Peru: Ambitious plan to drill through Andes to water desert
The Herculean project to reverse the flow of water and realise a century-old dream is in many ways the most important water work ever in Peru. It could serve as a blueprint for the kind of construction projects needed to tackle worsening water scarcity.
Call it extreme engineering in the age of global warming.
"All of this will be green," said engineer Giovanni Palacios, looking out over miles of brown shrubbery at a construction site he oversees for the Brazilian firm Odebrecht.
Palacios is the director of the Olmos Irrigation Project, an ambitious and - until it starts in 2014 - unproven vision with a $500 million price tag.
It has included drilling a 20 kilometre tunnel through the formidable Andes to capture abundant water flows on the other side. That feat required a drill 305 metres long.
It aims to fix Peru's most emblematic water problem. Rainfall on the coast averages 150mm per year and the project is coming online as Peru's tropical glaciers, a source of fresh water for millions, melt away with rising global temperatures.
"This will all be sugar cane, avocado, passion fruit, and people everywhere will be working, planting, harvesting, packaging," Palacios said, perched on a heap of sand - some of the 2.5 million cubic meters (808 million cubic feet) of earth that have been moved so far to make way for the water.
The Olmos project, which critics say benefits mostly big agricultural companies rather than small farmers, is the most ambitious of seven massive irrigation works that are turning swaths of desert valleys near Peru's coast into profitable, producing fields.
Together they will greenfield some 900 square miles, or about 233,000 hectares (576,000 acres), of desert over the next decade.

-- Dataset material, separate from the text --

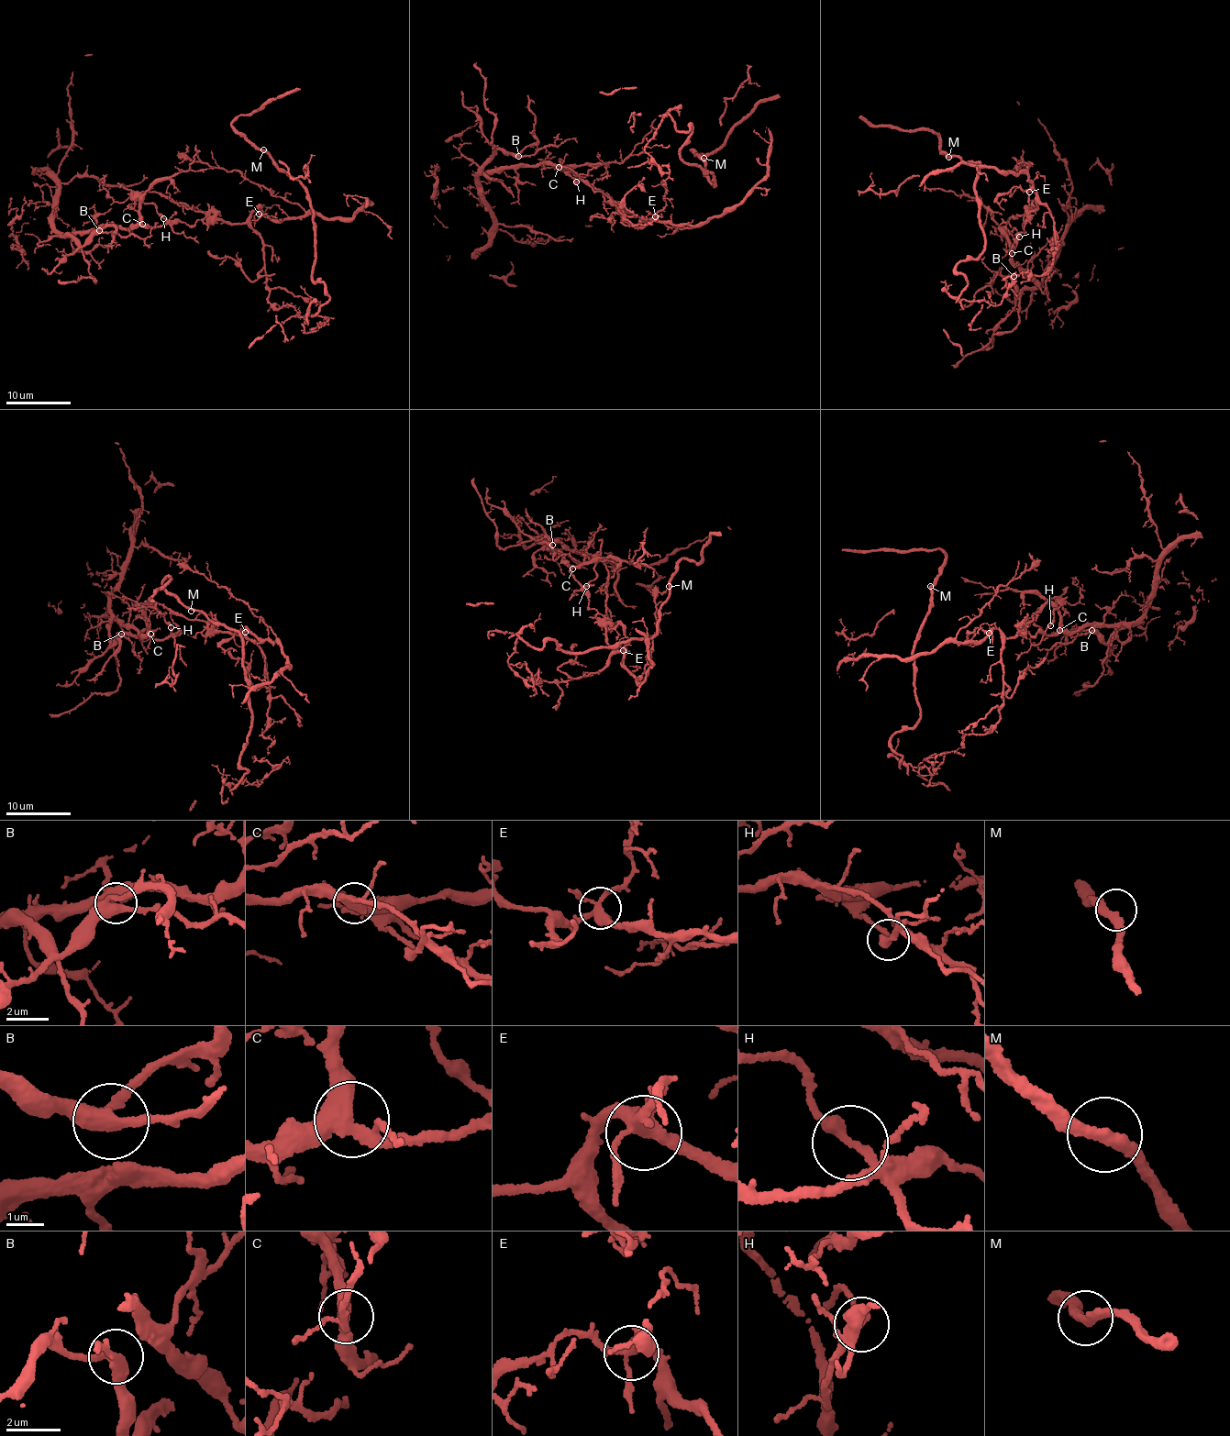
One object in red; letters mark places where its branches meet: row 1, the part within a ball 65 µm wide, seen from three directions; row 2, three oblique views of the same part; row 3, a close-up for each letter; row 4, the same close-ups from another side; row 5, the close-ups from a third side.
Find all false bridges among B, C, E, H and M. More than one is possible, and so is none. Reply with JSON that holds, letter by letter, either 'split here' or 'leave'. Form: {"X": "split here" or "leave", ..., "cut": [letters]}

Most of the projects tap a few glacier-fed rivers along the Pacific coast. The Olmos irrigation project, however, is the first of at least two that will pull water destined for the Amazon to the coast to feed crops.
Test flows of water on the tunnel for the Olmos Valley were conducted last year.
Next year, Odebrecht will start pumping billions of gallons of water into fields leased by agricultural companies over a 440-square kilometre patch of desert in the northern Lambayeque region, known for its algorrobo trees with roots that stretch up to 50 metres underground to find water.
Peru has long struggled to manage a natural water imbalance that climate change could soon visit on other nations: too much water in some places and not enough in others.
The coastal region west of the Andes range, home to two-thirds of Peru's population and 80 percent of economic activity, receives just 2 percent of the country's fresh water.
The lack of water in regions along the coast already places a "totally crushing" burden on Peru - South America's fastest-growing economy, said Jorge Benites, the conservation director for the national water agency.
"With climate change and rapid population and economic growth, trans-Andean projects like Olmos will surely multiply," Benites said.
Odebrecht estimates the Olmos irrigation project will create about 40,000 direct jobs and another 120,000 indirect jobs - so many that a team of Peruvian architects from different firms designed a new city to house the newcomers.
Engineers say Olmos is the most complex and risky project they have ever worked on, with hot and stuffy conditions inside the mountain requiring air conditioning and unstable geology outside that has caused at least two slides.
Construction on the tunnel was finished in late 2011 and by 2015 enough water to fill 160,000 Olympic-sized swimming pools (400 million cubic meters) can start moving annually through the mountain, powering a small hydroelectric plant in the process.
The project has been a dream of engineers and politicians since the late 19th century, well before worries arose over global warming. It languished over funding issues until 2003, when a decentralisation push moved it to the regional government in Lambayeque to work it out with the private sector.
While the plan is to keep moving water from east of the Andes to the coast, the Peruvian government's appetite to do so with business models like Olmos may be waning.
President Ollanta Humala has touted irrigation works for small farmers instead of industrial projects like Olmos, which was under way before he assumed power, that are financed in part through higher water prices.
Critics say the Olmos project sidelined family farms and gave public resources - land and water - to big export-oriented companies for little in return.
Also, access to water that is too easy can result in salinization, as water-logged fields build up salt in soil at levels toxic to crops.
"Turning Peru's desert into a garden sounds really nice, but how well does it really work?," said Jeffrey Bury, a geographer at the University of California Santa Cruz who studies water issues in Peru.